--- Start of TEXT EXCERPT ---

Push to Expand Battery Production Stirs Grass Roots Opposition

Should the foreign automakers in Hungary today move their factories to other countries in the future, the outlook for the cities hosting the plants would be bleak indeed, Hungarian Prime Minister Viktor Orbán told the Hungarian Chamber of Commerce and Industry on March 9 in Budapest.
“In Hungary, around 300,000 families are dependent for their incomes on factories linked to the automotive industry,” he said, hence retaining these car plants is paramount. With the EU mandating an end to the production of cars powered by the internal combustion engine from 2035, the global automotive industry is moving towards battery-powered vehicles.
So, to ensure the automakers remain in the country, the government must do everything necessary to woo battery manufacturers into Hungary to provide a ready supply of these vital components, the PM argued.
Aside from the fact that, given the excellent transport links in the region, the automakers could be supplied from neighboring states without the need to move elsewhere, the argument has merit. Hungary is therefore forging ahead with battery (and associated components) production.
By 2021, the country could produce 28 GWh per annum, making it the third-largest producer globally, behind only the United States and China. (Some claims put Poland ahead of Hungary.)

--- End of TEXT EXCERPT ---

Reproduce the passage of the article on Hungarian battery production between "By 2021, the" and "ahead of Hungary.)", inclusive. The lines that follow have no connection to the article on battery production in Hungary.

--- Start of DATA SUPPLIED ---

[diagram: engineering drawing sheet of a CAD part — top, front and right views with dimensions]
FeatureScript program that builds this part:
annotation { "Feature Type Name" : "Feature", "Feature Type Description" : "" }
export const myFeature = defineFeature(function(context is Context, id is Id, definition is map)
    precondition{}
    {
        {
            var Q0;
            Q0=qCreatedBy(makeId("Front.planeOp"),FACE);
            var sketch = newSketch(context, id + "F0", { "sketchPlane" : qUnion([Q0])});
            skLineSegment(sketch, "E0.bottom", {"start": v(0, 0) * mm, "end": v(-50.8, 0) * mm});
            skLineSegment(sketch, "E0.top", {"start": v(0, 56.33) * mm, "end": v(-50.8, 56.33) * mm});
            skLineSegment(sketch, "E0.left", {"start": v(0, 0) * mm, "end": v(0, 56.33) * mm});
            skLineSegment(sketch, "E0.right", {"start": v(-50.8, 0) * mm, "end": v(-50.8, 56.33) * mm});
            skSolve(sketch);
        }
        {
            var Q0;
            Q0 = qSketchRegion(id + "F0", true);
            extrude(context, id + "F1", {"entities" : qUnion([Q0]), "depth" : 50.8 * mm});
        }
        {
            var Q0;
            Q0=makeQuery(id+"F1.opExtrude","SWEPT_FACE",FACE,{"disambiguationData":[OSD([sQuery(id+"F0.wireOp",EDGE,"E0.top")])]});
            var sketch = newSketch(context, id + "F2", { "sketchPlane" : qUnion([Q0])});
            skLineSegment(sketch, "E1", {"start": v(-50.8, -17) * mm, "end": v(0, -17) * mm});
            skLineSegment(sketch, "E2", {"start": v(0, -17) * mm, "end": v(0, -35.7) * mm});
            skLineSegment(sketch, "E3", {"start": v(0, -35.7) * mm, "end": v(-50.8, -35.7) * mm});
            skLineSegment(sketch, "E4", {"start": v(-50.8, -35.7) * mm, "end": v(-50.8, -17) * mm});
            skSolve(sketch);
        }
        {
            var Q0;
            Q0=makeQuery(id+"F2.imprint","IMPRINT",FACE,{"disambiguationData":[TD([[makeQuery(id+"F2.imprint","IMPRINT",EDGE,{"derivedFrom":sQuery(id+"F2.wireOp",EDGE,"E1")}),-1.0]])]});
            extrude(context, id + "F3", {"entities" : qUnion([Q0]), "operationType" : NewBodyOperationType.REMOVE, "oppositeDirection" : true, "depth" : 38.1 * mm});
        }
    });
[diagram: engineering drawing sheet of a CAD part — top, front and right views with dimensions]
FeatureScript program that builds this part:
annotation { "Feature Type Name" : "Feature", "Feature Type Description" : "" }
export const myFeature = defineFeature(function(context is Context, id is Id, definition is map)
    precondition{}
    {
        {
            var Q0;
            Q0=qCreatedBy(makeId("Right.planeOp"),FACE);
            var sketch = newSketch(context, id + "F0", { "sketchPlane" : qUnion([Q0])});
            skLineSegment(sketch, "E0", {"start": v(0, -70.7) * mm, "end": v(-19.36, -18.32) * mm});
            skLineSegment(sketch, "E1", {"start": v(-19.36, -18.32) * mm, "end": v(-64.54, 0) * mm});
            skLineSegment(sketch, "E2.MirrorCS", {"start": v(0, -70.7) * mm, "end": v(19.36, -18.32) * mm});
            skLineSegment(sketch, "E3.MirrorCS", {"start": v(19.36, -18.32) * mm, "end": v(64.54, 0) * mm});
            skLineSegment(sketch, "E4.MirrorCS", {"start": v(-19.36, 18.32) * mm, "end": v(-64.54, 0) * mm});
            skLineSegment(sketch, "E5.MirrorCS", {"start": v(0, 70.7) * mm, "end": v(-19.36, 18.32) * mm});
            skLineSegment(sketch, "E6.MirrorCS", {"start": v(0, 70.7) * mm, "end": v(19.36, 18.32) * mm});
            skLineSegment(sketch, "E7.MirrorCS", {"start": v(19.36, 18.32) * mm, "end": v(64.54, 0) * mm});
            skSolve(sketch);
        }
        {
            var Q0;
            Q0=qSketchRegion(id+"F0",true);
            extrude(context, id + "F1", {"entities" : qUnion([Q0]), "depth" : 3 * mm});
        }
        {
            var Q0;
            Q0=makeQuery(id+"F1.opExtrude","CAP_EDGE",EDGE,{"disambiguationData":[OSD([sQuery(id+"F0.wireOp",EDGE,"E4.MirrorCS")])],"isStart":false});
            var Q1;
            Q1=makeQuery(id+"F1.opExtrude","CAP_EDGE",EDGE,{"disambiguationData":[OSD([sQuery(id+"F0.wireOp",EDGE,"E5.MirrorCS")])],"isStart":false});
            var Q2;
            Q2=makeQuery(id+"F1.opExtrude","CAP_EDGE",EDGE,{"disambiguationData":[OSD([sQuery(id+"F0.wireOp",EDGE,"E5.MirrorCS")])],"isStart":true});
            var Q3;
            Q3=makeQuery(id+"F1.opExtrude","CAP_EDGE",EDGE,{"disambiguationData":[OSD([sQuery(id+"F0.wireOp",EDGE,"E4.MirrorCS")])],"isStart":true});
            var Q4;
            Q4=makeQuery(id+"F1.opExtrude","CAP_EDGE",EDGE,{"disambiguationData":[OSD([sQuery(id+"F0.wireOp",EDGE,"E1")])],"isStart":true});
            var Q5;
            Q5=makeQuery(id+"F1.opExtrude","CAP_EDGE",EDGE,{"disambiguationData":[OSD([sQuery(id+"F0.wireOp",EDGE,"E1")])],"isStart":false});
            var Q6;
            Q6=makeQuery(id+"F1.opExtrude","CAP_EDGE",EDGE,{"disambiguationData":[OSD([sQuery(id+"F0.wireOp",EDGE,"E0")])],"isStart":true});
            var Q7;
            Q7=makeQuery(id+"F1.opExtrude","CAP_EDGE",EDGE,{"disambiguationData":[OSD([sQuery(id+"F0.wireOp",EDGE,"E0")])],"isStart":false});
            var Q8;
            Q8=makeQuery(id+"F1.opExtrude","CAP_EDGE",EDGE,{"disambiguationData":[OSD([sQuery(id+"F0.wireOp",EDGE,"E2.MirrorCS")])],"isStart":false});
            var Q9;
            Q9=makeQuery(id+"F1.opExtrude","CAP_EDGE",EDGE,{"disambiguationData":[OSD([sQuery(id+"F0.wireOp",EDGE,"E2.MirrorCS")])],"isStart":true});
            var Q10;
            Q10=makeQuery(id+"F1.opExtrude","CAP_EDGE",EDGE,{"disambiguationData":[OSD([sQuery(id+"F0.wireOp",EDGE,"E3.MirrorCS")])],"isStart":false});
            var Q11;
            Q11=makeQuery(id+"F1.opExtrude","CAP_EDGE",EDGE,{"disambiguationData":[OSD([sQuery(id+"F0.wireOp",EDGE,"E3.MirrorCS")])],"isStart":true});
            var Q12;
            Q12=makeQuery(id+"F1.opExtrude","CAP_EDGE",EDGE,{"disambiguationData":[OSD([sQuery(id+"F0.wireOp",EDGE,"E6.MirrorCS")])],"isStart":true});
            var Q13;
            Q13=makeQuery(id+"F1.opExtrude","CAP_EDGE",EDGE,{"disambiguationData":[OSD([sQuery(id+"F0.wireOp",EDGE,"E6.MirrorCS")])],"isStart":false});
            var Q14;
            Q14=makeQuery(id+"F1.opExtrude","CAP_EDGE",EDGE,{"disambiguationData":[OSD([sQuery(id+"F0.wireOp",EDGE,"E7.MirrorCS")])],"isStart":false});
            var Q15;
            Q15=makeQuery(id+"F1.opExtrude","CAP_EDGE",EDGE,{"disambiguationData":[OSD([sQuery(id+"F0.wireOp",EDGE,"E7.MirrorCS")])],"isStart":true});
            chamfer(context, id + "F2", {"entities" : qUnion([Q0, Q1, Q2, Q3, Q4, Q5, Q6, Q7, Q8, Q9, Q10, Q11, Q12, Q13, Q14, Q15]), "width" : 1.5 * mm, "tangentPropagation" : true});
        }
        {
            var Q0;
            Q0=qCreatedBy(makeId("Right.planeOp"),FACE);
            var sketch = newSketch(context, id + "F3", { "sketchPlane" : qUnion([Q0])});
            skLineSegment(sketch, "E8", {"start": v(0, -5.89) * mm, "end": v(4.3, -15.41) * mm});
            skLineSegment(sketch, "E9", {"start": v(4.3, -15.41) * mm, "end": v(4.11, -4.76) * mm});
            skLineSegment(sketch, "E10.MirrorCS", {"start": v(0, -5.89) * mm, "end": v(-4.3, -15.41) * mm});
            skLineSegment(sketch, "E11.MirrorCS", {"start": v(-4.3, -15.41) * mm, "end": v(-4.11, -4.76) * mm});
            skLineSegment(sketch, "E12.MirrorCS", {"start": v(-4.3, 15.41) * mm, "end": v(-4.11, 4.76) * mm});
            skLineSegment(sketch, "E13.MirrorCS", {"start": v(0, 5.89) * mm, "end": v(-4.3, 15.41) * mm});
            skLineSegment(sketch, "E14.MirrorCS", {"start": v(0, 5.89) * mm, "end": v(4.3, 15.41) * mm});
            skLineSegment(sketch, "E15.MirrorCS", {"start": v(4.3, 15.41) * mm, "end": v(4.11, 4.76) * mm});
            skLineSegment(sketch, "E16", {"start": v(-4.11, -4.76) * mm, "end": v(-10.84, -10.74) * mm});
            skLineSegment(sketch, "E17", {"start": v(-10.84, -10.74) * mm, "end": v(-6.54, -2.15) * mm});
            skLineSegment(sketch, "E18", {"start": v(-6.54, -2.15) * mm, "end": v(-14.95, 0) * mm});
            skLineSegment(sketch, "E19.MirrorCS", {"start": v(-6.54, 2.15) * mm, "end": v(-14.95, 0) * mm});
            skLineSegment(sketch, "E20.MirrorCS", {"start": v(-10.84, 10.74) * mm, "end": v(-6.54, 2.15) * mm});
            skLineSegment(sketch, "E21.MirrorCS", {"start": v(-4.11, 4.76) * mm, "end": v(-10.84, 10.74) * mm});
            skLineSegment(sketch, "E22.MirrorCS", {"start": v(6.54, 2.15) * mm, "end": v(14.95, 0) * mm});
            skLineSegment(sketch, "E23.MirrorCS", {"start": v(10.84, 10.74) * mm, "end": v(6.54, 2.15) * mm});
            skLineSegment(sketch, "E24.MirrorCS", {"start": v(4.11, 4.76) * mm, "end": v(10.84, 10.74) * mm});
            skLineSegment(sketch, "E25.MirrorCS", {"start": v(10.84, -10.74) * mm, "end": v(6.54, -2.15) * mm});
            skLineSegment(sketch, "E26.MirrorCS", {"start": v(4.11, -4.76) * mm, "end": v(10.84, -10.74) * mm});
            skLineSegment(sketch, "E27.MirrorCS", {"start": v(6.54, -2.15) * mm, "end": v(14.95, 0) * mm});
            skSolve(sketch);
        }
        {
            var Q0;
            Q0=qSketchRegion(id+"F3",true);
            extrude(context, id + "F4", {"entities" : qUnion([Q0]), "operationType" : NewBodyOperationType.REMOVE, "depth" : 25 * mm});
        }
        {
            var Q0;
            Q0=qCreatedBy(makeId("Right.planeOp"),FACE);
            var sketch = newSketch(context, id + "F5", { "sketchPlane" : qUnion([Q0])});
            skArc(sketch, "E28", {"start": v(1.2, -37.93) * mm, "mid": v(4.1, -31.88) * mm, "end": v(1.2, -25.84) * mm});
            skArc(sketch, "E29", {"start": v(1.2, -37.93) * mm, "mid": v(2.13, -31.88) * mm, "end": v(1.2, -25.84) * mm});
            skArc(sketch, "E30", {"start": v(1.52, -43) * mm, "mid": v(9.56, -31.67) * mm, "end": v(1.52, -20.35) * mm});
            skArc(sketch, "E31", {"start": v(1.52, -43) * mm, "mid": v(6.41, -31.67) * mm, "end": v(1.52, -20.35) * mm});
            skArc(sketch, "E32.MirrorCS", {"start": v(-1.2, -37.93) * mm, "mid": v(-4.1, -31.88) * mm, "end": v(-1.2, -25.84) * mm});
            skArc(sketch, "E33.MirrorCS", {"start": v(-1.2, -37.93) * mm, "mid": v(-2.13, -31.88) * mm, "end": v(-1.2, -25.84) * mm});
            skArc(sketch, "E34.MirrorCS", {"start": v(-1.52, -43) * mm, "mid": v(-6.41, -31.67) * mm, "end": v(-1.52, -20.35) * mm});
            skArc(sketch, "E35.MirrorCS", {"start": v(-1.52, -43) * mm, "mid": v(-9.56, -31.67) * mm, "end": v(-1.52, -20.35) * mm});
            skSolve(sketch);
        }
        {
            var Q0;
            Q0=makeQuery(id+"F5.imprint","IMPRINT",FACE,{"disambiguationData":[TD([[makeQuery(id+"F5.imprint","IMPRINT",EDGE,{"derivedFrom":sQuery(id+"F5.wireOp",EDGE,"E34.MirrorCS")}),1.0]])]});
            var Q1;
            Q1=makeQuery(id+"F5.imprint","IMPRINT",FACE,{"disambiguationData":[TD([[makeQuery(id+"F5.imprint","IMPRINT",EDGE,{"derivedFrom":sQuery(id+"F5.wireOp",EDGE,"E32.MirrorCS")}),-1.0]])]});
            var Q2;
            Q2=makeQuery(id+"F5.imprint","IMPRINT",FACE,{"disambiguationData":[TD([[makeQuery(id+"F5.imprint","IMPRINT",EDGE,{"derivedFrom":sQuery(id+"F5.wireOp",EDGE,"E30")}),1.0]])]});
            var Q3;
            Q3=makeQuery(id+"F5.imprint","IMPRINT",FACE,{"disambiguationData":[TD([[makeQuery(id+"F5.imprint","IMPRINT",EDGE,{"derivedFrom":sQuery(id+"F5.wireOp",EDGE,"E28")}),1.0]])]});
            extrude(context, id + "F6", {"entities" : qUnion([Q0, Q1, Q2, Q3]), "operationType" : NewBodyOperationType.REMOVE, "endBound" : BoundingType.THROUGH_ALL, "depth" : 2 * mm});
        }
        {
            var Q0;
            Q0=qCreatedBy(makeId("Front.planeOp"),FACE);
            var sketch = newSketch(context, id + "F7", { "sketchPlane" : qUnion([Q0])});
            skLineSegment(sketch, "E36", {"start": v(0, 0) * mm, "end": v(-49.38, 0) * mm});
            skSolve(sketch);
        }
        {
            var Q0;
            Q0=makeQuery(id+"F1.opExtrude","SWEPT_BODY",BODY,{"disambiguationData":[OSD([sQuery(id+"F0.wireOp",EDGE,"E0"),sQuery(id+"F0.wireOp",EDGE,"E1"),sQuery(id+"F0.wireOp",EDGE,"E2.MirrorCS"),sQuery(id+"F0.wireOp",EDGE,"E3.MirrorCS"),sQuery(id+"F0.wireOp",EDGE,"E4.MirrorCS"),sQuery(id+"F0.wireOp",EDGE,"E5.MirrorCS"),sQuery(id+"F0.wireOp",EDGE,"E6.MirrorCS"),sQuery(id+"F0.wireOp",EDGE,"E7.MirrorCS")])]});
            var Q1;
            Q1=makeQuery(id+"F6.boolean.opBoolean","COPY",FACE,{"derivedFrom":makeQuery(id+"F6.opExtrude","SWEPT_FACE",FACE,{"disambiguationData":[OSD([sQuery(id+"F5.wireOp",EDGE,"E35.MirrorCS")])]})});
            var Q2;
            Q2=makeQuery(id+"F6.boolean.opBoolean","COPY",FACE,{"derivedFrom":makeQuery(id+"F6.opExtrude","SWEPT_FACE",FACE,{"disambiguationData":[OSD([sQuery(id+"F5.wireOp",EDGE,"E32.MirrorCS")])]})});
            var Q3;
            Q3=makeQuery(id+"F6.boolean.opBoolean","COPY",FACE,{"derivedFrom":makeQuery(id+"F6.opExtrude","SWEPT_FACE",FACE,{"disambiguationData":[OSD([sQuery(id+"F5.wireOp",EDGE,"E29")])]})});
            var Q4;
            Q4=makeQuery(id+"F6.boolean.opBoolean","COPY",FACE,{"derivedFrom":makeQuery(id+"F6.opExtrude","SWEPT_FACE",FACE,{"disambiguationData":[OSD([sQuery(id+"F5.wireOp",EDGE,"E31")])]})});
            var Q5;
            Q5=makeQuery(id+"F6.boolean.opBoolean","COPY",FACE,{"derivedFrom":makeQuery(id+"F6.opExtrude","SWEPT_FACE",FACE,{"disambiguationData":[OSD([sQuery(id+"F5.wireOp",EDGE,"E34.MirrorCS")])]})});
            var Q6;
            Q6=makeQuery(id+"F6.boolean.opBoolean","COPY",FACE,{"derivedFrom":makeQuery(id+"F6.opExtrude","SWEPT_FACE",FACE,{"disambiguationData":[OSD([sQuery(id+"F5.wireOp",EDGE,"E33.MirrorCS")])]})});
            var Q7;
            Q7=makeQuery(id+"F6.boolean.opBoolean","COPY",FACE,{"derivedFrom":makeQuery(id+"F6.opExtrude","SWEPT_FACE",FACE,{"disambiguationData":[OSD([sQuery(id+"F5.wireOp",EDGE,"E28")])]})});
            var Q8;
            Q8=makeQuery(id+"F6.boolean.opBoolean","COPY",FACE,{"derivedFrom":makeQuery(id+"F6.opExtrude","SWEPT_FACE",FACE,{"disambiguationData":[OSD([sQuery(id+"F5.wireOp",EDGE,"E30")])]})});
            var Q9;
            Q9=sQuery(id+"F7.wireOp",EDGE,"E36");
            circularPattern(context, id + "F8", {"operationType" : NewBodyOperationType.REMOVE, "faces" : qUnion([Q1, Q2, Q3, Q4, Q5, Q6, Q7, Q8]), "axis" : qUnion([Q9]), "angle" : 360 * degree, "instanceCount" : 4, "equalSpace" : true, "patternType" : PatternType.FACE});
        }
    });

--- End of DATA SUPPLIED ---

> _TASK SOLUTION_:
By 2021, the country could produce 28 GWh per annum, making it the third-largest producer globally, behind only the United States and China. (Some claims put Poland ahead of Hungary.)